Data shown
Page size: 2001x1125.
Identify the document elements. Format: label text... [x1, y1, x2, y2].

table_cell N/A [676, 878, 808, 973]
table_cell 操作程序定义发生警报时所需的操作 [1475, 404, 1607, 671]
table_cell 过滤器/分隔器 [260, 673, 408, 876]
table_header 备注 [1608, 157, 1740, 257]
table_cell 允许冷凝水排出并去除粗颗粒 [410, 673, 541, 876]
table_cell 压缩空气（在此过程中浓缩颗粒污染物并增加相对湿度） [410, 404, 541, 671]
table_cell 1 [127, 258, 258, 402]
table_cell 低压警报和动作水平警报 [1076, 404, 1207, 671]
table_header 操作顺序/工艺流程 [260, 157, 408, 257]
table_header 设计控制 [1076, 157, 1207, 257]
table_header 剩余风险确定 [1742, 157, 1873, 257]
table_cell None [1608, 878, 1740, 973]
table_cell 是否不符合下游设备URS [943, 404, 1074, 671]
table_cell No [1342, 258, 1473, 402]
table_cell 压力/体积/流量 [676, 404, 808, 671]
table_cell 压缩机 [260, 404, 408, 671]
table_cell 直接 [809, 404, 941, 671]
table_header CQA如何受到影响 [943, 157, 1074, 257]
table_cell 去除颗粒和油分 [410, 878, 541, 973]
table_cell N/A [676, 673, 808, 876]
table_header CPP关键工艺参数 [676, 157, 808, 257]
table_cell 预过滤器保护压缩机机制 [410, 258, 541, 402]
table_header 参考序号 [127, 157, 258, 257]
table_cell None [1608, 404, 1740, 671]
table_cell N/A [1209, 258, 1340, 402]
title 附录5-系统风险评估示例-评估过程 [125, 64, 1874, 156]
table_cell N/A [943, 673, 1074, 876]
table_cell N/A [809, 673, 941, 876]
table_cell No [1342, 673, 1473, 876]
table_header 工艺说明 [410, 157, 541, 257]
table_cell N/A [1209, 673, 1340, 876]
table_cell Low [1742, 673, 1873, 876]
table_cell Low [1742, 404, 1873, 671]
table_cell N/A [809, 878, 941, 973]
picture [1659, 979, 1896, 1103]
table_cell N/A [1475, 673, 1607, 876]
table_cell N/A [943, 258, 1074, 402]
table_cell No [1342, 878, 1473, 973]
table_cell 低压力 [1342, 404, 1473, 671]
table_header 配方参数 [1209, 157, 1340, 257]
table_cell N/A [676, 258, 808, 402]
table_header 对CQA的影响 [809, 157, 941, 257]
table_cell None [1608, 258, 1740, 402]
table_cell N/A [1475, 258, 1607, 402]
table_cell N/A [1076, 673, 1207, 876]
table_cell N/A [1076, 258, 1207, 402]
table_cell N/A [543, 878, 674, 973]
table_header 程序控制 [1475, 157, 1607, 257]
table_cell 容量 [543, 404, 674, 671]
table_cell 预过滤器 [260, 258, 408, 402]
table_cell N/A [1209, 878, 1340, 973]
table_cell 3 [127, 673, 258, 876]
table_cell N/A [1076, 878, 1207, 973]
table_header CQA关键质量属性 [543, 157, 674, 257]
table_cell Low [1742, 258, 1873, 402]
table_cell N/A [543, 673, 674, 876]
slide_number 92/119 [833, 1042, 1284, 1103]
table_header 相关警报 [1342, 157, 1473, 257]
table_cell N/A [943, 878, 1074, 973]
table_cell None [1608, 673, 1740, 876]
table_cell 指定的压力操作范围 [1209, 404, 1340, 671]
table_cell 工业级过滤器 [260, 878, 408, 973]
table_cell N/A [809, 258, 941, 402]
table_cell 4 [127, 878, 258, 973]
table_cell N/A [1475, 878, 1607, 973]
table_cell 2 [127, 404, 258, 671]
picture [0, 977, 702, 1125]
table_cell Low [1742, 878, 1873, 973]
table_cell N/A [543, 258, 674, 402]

Problem details
Reproduce all of the entries word for word. Omit nothing.

Output of the exercise
Page size: 2001x1125.
Identify the document elements. Format: label text... [x1, y1, x2, y2].

table_cell N/A [676, 878, 808, 973]
table_cell 操作程序定义发生警报时所需的操作 [1475, 404, 1607, 671]
table_cell 过滤器/分隔器 [260, 673, 408, 876]
table_header 备注 [1608, 157, 1740, 257]
table_cell 允许冷凝水排出并去除粗颗粒 [410, 673, 541, 876]
table_cell 压缩空气（在此过程中浓缩颗粒污染物并增加相对湿度） [410, 404, 541, 671]
table_cell 1 [127, 258, 258, 402]
table_cell 低压警报和动作水平警报 [1076, 404, 1207, 671]
table_header 操作顺序/工艺流程 [260, 157, 408, 257]
table_header 设计控制 [1076, 157, 1207, 257]
table_header 剩余风险确定 [1742, 157, 1873, 257]
table_cell None [1608, 878, 1740, 973]
table_cell 是否不符合下游设备URS [943, 404, 1074, 671]
table_cell No [1342, 258, 1473, 402]
table_cell 压力/体积/流量 [676, 404, 808, 671]
table_cell 压缩机 [260, 404, 408, 671]
table_cell 直接 [809, 404, 941, 671]
table_header CQA如何受到影响 [943, 157, 1074, 257]
table_cell 去除颗粒和油分 [410, 878, 541, 973]
table_cell N/A [676, 673, 808, 876]
table_header CPP关键工艺参数 [676, 157, 808, 257]
table_cell 预过滤器保护压缩机机制 [410, 258, 541, 402]
table_header 参考序号 [127, 157, 258, 257]
table_cell None [1608, 404, 1740, 671]
table_cell N/A [1209, 258, 1340, 402]
title 附录5-系统风险评估示例-评估过程 [125, 64, 1874, 156]
table_cell N/A [943, 673, 1074, 876]
table_cell N/A [809, 673, 941, 876]
table_cell No [1342, 673, 1473, 876]
table_header 工艺说明 [410, 157, 541, 257]
table_cell N/A [1209, 673, 1340, 876]
table_cell Low [1742, 673, 1873, 876]
table_cell Low [1742, 404, 1873, 671]
table_cell N/A [809, 878, 941, 973]
picture [1659, 979, 1896, 1103]
table_cell N/A [1475, 673, 1607, 876]
table_cell N/A [943, 258, 1074, 402]
table_cell No [1342, 878, 1473, 973]
table_cell 低压力 [1342, 404, 1473, 671]
table_header 配方参数 [1209, 157, 1340, 257]
table_cell N/A [676, 258, 808, 402]
table_header 对CQA的影响 [809, 157, 941, 257]
table_cell None [1608, 258, 1740, 402]
table_cell N/A [1475, 258, 1607, 402]
table_cell N/A [1076, 673, 1207, 876]
table_cell N/A [1076, 258, 1207, 402]
table_cell N/A [543, 878, 674, 973]
table_header 程序控制 [1475, 157, 1607, 257]
table_cell 容量 [543, 404, 674, 671]
table_cell 预过滤器 [260, 258, 408, 402]
table_cell N/A [1209, 878, 1340, 973]
table_cell 3 [127, 673, 258, 876]
table_cell N/A [1076, 878, 1207, 973]
table_header CQA关键质量属性 [543, 157, 674, 257]
table_cell Low [1742, 258, 1873, 402]
table_cell N/A [543, 673, 674, 876]
slide_number 92/119 [833, 1042, 1284, 1103]
table_header 相关警报 [1342, 157, 1473, 257]
table_cell N/A [943, 878, 1074, 973]
table_cell None [1608, 673, 1740, 876]
table_cell 指定的压力操作范围 [1209, 404, 1340, 671]
table_cell 工业级过滤器 [260, 878, 408, 973]
table_cell N/A [809, 258, 941, 402]
table_cell 4 [127, 878, 258, 973]
table_cell N/A [1475, 878, 1607, 973]
table_cell 2 [127, 404, 258, 671]
picture [0, 977, 702, 1125]
table_cell Low [1742, 878, 1873, 973]
table_cell N/A [543, 258, 674, 402]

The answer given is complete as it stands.